The problem:
Complete, exact copies of all entries are needed.

Record set:
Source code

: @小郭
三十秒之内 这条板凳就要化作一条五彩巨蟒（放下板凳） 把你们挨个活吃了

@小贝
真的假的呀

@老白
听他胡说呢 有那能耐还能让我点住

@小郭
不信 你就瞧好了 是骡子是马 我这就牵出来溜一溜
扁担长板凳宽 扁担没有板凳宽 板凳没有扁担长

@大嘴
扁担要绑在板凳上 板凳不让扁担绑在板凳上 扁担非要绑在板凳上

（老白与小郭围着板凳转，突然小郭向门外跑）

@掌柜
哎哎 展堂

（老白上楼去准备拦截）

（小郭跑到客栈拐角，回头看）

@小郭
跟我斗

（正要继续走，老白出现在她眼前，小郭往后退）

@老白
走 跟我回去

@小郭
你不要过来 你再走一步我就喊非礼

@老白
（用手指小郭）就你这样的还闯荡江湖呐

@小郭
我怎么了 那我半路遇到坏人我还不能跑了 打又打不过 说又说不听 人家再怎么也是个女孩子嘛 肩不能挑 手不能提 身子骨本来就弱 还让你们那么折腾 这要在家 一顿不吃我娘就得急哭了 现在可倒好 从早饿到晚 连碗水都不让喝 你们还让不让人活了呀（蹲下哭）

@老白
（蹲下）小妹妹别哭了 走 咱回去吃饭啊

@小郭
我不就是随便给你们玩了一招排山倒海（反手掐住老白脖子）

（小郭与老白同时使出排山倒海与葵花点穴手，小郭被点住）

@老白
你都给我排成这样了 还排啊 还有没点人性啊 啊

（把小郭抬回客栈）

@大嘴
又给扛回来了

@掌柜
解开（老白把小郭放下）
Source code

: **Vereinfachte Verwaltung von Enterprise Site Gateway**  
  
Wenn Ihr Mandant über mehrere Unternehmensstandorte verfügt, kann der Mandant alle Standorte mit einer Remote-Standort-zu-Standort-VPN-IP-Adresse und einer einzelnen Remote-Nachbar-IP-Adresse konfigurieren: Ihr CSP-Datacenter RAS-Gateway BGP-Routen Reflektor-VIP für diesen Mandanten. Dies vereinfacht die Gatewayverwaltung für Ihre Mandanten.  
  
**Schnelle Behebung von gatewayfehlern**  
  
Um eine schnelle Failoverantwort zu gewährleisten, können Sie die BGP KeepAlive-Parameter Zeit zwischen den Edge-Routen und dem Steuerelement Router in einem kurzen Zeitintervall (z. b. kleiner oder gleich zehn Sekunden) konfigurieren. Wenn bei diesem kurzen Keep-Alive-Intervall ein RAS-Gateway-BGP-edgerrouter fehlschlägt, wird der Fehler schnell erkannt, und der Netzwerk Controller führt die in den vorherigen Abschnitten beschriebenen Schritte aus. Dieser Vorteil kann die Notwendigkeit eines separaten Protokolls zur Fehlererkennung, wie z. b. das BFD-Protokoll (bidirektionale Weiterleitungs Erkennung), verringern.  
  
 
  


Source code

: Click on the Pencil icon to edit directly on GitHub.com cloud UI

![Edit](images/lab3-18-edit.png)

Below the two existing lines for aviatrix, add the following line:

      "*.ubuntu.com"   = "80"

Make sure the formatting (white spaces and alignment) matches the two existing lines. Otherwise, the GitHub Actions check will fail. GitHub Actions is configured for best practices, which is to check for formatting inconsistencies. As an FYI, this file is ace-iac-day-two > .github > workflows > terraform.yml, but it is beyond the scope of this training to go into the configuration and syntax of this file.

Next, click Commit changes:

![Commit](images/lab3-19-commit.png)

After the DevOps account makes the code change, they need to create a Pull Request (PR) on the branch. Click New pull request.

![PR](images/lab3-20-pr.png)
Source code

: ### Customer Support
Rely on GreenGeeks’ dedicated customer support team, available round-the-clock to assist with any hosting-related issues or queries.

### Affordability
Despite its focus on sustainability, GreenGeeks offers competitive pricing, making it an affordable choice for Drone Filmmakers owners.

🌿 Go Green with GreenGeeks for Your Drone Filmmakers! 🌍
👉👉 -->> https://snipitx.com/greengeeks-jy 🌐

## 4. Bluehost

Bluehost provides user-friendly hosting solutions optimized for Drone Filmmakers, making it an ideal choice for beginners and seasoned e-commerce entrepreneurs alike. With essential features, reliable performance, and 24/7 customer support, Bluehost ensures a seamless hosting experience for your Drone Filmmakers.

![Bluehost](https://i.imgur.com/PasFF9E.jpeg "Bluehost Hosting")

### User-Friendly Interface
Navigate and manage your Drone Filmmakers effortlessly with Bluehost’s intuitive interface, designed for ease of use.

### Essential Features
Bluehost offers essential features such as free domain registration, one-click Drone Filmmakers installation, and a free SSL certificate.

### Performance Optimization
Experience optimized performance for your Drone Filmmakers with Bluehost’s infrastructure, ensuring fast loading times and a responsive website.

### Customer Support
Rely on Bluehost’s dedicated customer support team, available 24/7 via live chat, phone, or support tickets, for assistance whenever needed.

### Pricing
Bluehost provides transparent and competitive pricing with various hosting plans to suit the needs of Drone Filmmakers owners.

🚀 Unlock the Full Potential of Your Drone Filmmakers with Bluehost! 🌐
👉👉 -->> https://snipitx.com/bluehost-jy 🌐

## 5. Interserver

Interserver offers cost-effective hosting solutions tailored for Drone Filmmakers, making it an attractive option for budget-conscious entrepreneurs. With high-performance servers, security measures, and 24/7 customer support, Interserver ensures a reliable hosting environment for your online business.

Solution to the exercise:
Source code

: @小郭
三十秒之内 这条板凳就要化作一条五彩巨蟒（放下板凳） 把你们挨个活吃了

@小贝
真的假的呀

@老白
听他胡说呢 有那能耐还能让我点住

@小郭
不信 你就瞧好了 是骡子是马 我这就牵出来溜一溜
扁担长板凳宽 扁担没有板凳宽 板凳没有扁担长

@大嘴
扁担要绑在板凳上 板凳不让扁担绑在板凳上 扁担非要绑在板凳上

（老白与小郭围着板凳转，突然小郭向门外跑）

@掌柜
哎哎 展堂

（老白上楼去准备拦截）

（小郭跑到客栈拐角，回头看）

@小郭
跟我斗

（正要继续走，老白出现在她眼前，小郭往后退）

@老白
走 跟我回去

@小郭
你不要过来 你再走一步我就喊非礼

@老白
（用手指小郭）就你这样的还闯荡江湖呐

@小郭
我怎么了 那我半路遇到坏人我还不能跑了 打又打不过 说又说不听 人家再怎么也是个女孩子嘛 肩不能挑 手不能提 身子骨本来就弱 还让你们那么折腾 这要在家 一顿不吃我娘就得急哭了 现在可倒好 从早饿到晚 连碗水都不让喝 你们还让不让人活了呀（蹲下哭）

@老白
（蹲下）小妹妹别哭了 走 咱回去吃饭啊

@小郭
我不就是随便给你们玩了一招排山倒海（反手掐住老白脖子）

（小郭与老白同时使出排山倒海与葵花点穴手，小郭被点住）

@老白
你都给我排成这样了 还排啊 还有没点人性啊 啊

（把小郭抬回客栈）

@大嘴
又给扛回来了

@掌柜
解开（老白把小郭放下）
Source code

: **Vereinfachte Verwaltung von Enterprise Site Gateway**  
  
Wenn Ihr Mandant über mehrere Unternehmensstandorte verfügt, kann der Mandant alle Standorte mit einer Remote-Standort-zu-Standort-VPN-IP-Adresse und einer einzelnen Remote-Nachbar-IP-Adresse konfigurieren: Ihr CSP-Datacenter RAS-Gateway BGP-Routen Reflektor-VIP für diesen Mandanten. Dies vereinfacht die Gatewayverwaltung für Ihre Mandanten.  
  
**Schnelle Behebung von gatewayfehlern**  
  
Um eine schnelle Failoverantwort zu gewährleisten, können Sie die BGP KeepAlive-Parameter Zeit zwischen den Edge-Routen und dem Steuerelement Router in einem kurzen Zeitintervall (z. b. kleiner oder gleich zehn Sekunden) konfigurieren. Wenn bei diesem kurzen Keep-Alive-Intervall ein RAS-Gateway-BGP-edgerrouter fehlschlägt, wird der Fehler schnell erkannt, und der Netzwerk Controller führt die in den vorherigen Abschnitten beschriebenen Schritte aus. Dieser Vorteil kann die Notwendigkeit eines separaten Protokolls zur Fehlererkennung, wie z. b. das BFD-Protokoll (bidirektionale Weiterleitungs Erkennung), verringern.  
  
 
  


Source code

: Click on the Pencil icon to edit directly on GitHub.com cloud UI

![Edit](images/lab3-18-edit.png)

Below the two existing lines for aviatrix, add the following line:

      "*.ubuntu.com"   = "80"

Make sure the formatting (white spaces and alignment) matches the two existing lines. Otherwise, the GitHub Actions check will fail. GitHub Actions is configured for best practices, which is to check for formatting inconsistencies. As an FYI, this file is ace-iac-day-two > .github > workflows > terraform.yml, but it is beyond the scope of this training to go into the configuration and syntax of this file.

Next, click Commit changes:

![Commit](images/lab3-19-commit.png)

After the DevOps account makes the code change, they need to create a Pull Request (PR) on the branch. Click New pull request.

![PR](images/lab3-20-pr.png)
Source code

: ### Customer Support
Rely on GreenGeeks’ dedicated customer support team, available round-the-clock to assist with any hosting-related issues or queries.

### Affordability
Despite its focus on sustainability, GreenGeeks offers competitive pricing, making it an affordable choice for Drone Filmmakers owners.

🌿 Go Green with GreenGeeks for Your Drone Filmmakers! 🌍
👉👉 -->> https://snipitx.com/greengeeks-jy 🌐

## 4. Bluehost

Bluehost provides user-friendly hosting solutions optimized for Drone Filmmakers, making it an ideal choice for beginners and seasoned e-commerce entrepreneurs alike. With essential features, reliable performance, and 24/7 customer support, Bluehost ensures a seamless hosting experience for your Drone Filmmakers.

![Bluehost](https://i.imgur.com/PasFF9E.jpeg "Bluehost Hosting")

### User-Friendly Interface
Navigate and manage your Drone Filmmakers effortlessly with Bluehost’s intuitive interface, designed for ease of use.

### Essential Features
Bluehost offers essential features such as free domain registration, one-click Drone Filmmakers installation, and a free SSL certificate.

### Performance Optimization
Experience optimized performance for your Drone Filmmakers with Bluehost’s infrastructure, ensuring fast loading times and a responsive website.

### Customer Support
Rely on Bluehost’s dedicated customer support team, available 24/7 via live chat, phone, or support tickets, for assistance whenever needed.

### Pricing
Bluehost provides transparent and competitive pricing with various hosting plans to suit the needs of Drone Filmmakers owners.

🚀 Unlock the Full Potential of Your Drone Filmmakers with Bluehost! 🌐
👉👉 -->> https://snipitx.com/bluehost-jy 🌐

## 5. Interserver

Interserver offers cost-effective hosting solutions tailored for Drone Filmmakers, making it an attractive option for budget-conscious entrepreneurs. With high-performance servers, security measures, and 24/7 customer support, Interserver ensures a reliable hosting environment for your online business.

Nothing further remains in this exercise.